= TD Mweli Skota =

Trevor Dundas Mweli Skota (died 1933) worked as a clerk, journalist, ANC secretary-general, court interpreter, and independent businessman.

==Early life==
His family is originally from the Eastern Cape and his father, Boyce Skota, was of Hlubi royal descent. In 1866, Boyce who was then in his teens, converted to Christianity. Boyce enrolled at the Wesleyan School at Healdtown, following which he worked as teacher, court interpreter and lay preacher. He married Lydia, a leader of the Wesleyan Women’s League and social worker. T.D Mweli Skota was born in Kimberley in 1890, and attended school there. Unfortunately, no evidence remains of his early education and he did not proceed beyond secondary school.

==Career==
In 1910 at age of twenty, Skota went to Johannesburg and worked as a clerk at the Crown Mines. His role in the formation of the Native Congress, in 1912, is unclear, but it was later discovered that he helped Pixley ka Isaka Seme in launching the Abantu-Batho newspaper. He worked as sub-editor of the paper before returning to Kimberley in 1913. He was elected President of the Griqualand West and Bechuanaland Native National Congress. He later worked as an interpreter in the Griqualand West division of the Supreme Court for a decade.

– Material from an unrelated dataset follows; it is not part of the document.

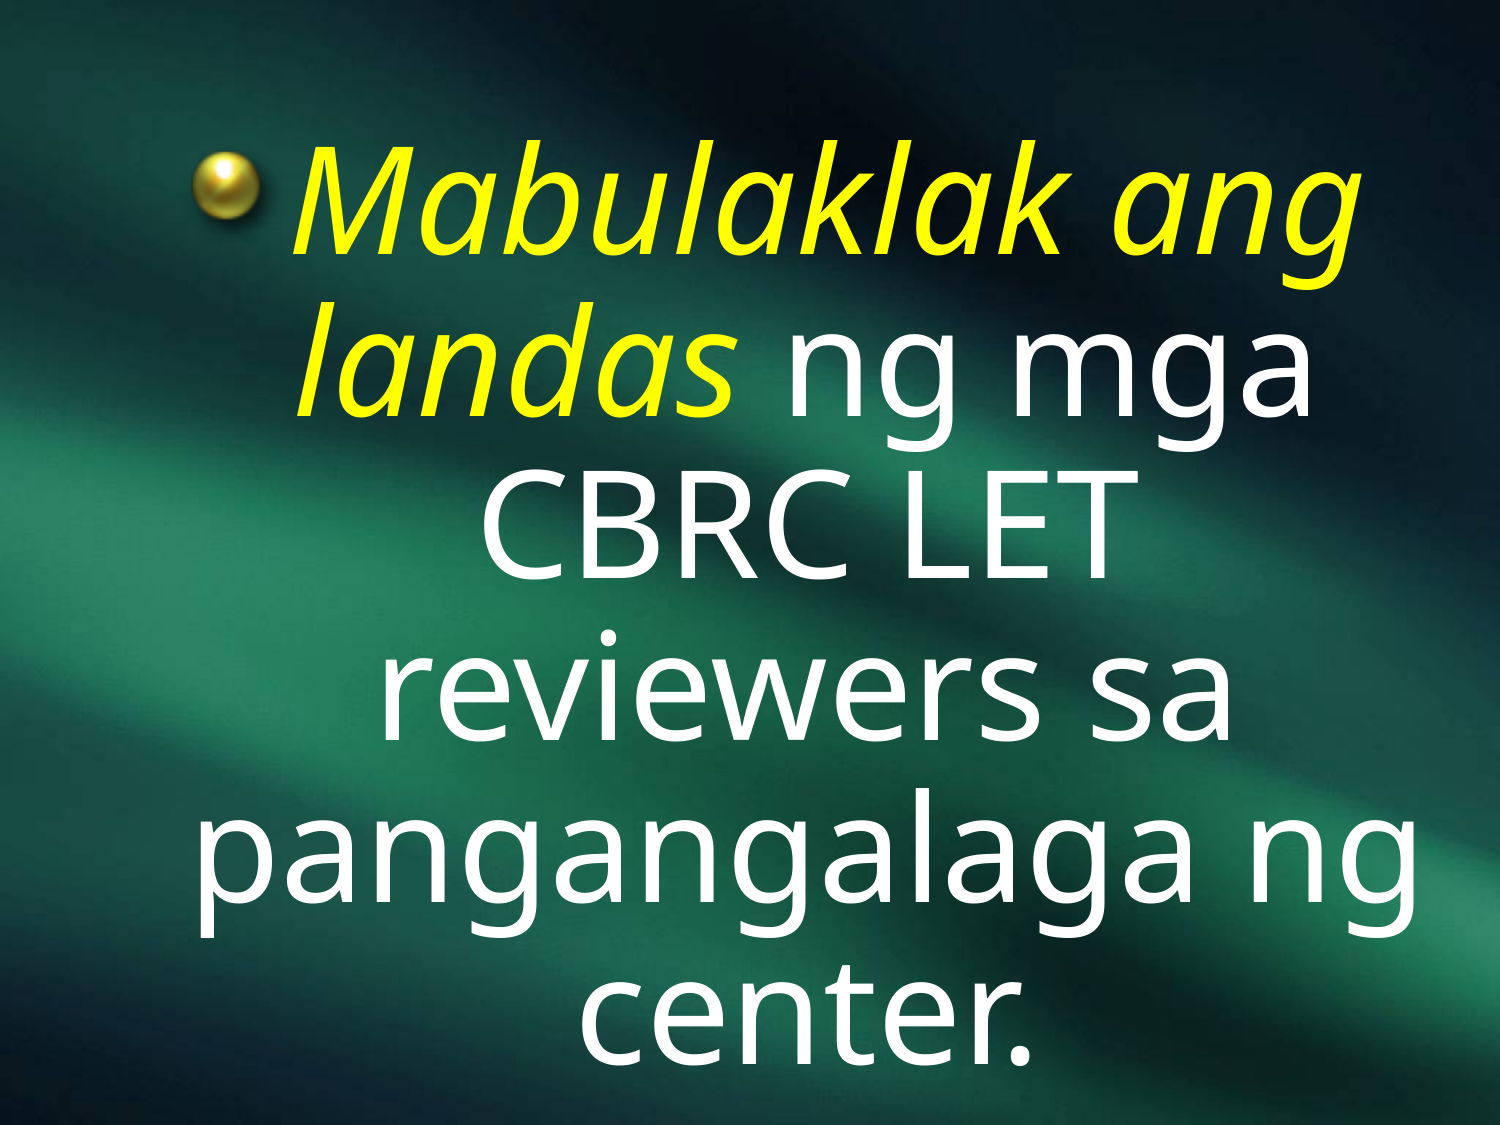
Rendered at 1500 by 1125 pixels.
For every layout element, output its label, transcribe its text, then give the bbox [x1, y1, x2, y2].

picture [0, 0, 1500, 1125]
list Mabulaklak ang landas ng mga CBRC LET reviewers sa pangangalaga ng center. [87, 125, 1463, 1107]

In 1922, aged 32, he founded and edited a newspaper, the African Shield, which collapsed in 1924 due to a lack of capital to sustain the venture. In 1923 he returned to Johannesburg to work full-time for Abantu-Batho, eventually becoming editor of the paper. He later became editor of the African Leader newspaper from January 1932 to May 1933, after it was founded in replacement of the then recently defunct Abantu-Batho.

In 1923, he became Acting General Secretary of the South African Native National Congress and in 1925, he was elected as the Secretary General of the ANC. He led numerous delegations to the government, engaging with Jan Smuts and countless senior government officials such as General J. B. M. Hertzog, Pieter Grobler, Tielman Roos and Major Pieter Voltelyn Graham van der Byl. He introduced the proposal of shortening the name of the organisation to its present “African National Congress” and adopted Nkosi Sikelel' iAfrika as the Congress’ anthem. He served in this position until 1927, when he handed over to E. J. Khaile. In 1929, he was re-elected and then along with Josiah Gumede, Selope Thema and Levi Mvabaza, was selected to represent Congress at the Congress’ Paris convention later during that year.

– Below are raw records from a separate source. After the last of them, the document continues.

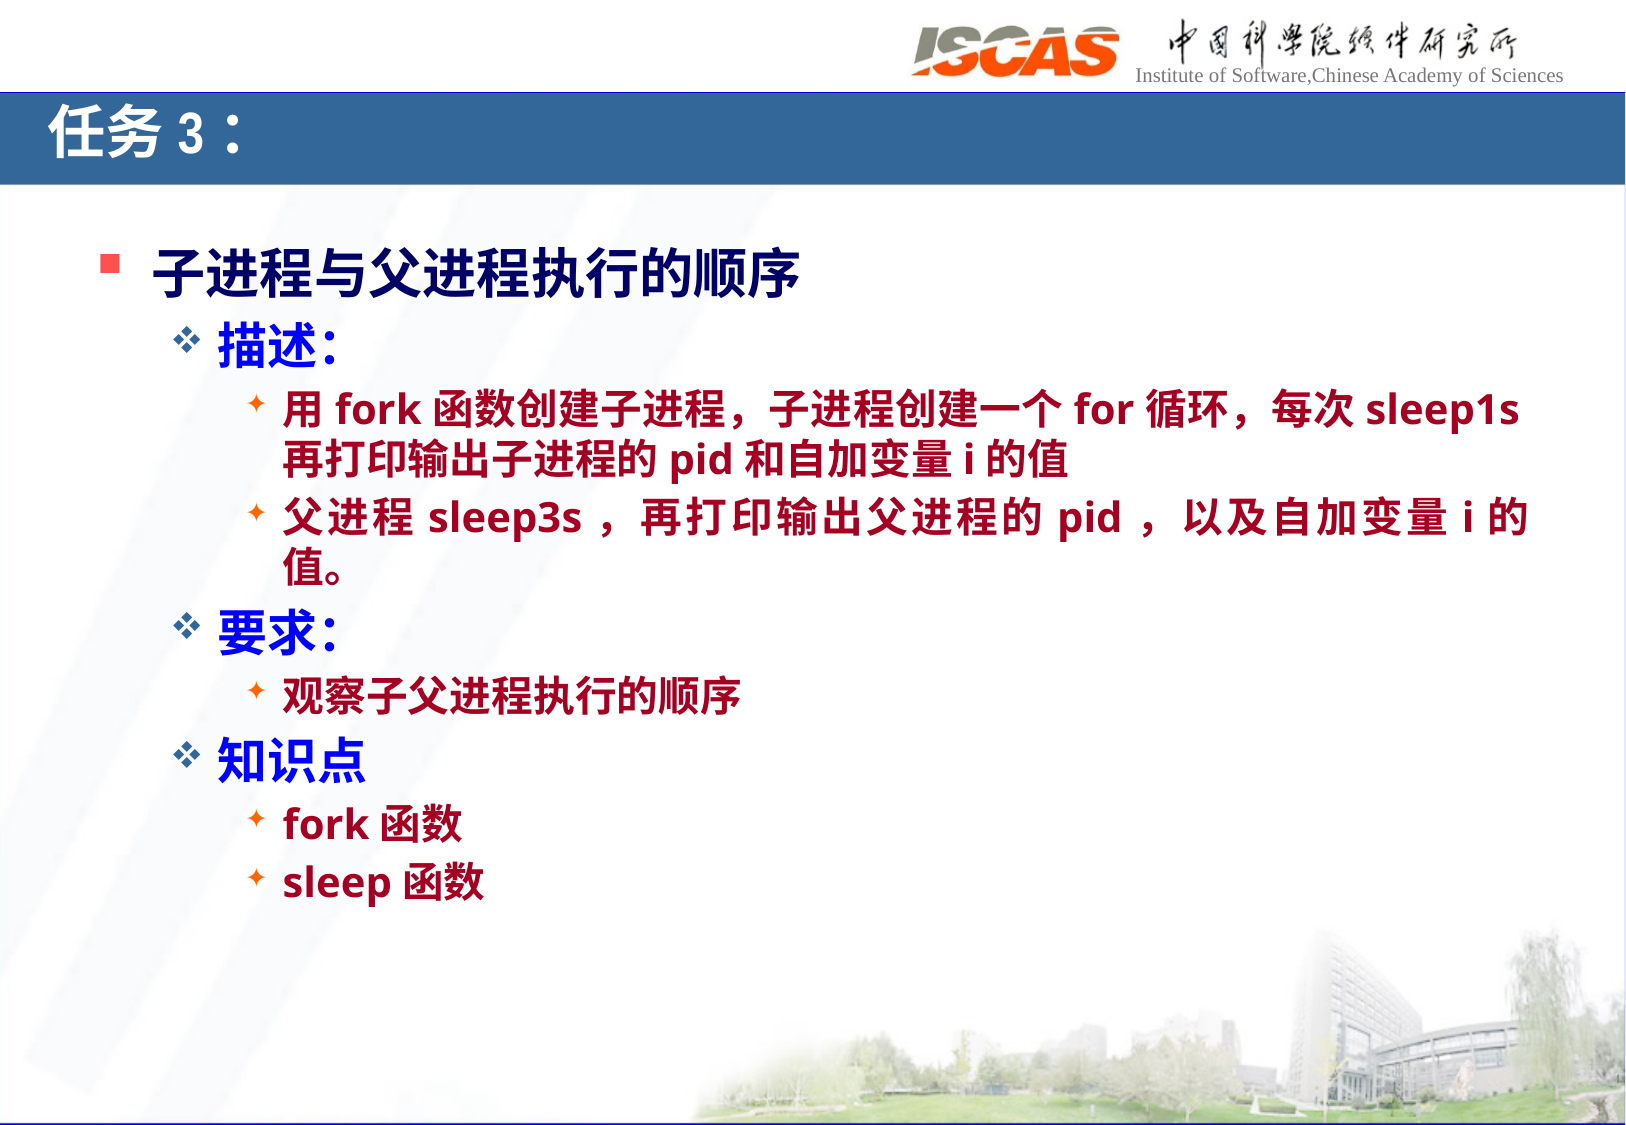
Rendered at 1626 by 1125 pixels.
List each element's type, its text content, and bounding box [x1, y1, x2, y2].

picture [1166, 15, 1519, 71]
list 子进程与父进程执行的顺序 描述： 用fork函数创建子进程，子进程创建一个for循环，每次sleep1s再打印输出子进程的pid和自加变量i的值 父进程sleep3s，再打印输出父进程的pid，以及自加变量i的值。 要求： 观察子父进程执行的顺序 知识点 fork函数 sleep函数 [80, 231, 1545, 988]
title 任务3： [0, 93, 1625, 185]
picture [907, 18, 1132, 87]
picture [0, 92, 1626, 1125]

In 1935 and 1936, he served on the Transvaal Executive of the All-African Convention. In 1938 he began collecting materials for a pictorial history of the All-Africa Convention, a project he never completed.

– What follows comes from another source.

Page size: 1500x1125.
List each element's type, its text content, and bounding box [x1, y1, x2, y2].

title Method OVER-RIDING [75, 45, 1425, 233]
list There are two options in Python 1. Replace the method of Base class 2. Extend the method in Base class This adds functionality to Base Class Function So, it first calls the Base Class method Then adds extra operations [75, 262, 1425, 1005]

He continued as managing director of the African Leader Press, Ltd. (which operated from printing contracts for handbills, posters, certificates and calendars) working from the old underground offices of the African Leader which were on Commissioner Street (Johannesburg). By 1942, he had lost his printing press. From 1943 until the Board's extinction more than two decades later, he led the fight against removing Pimville from his office as Chairman of the Local Advisory.

==Personal life==
In 1920, at the age of 30, he married Francis Xiniwe. She was a Lovedale graduate and a teacher at Lyndhurst Road School.

Skota was a member of the Synod of the Church of the Province of South Africa, and later, as the bishop's right-hand layman, he became the only non-European member of the Diocesan Board of Education. Skota moved to Johannesburg in 1923, and settled in Pimville, which was initially known as Klipspruit.

Francis Xiniwe Skota died in 1933. Mweli Skota was remarried, in 1938, to Zilpah Shupinyaneng, who worked as a doctor's receptionist, and was the daughter of an A.M.E. Church minister stationed at Pimville.

He had two sons, both by his second wife, Zilpah. The first son died in 1946. Three years later, a second son, Mjokwani Vulindlela was born and died in 1971. Skota died in 1976 aged 86.

==Original writing==
African Yearly Register, An Illustrated National Biographical Dictionary (Who's Who) of Black Folks in Africa reissued in altered form in 1932 and in the mid-1960s.

==Honours==
To his honour, Mothobi Motloatse established Skota Publishers.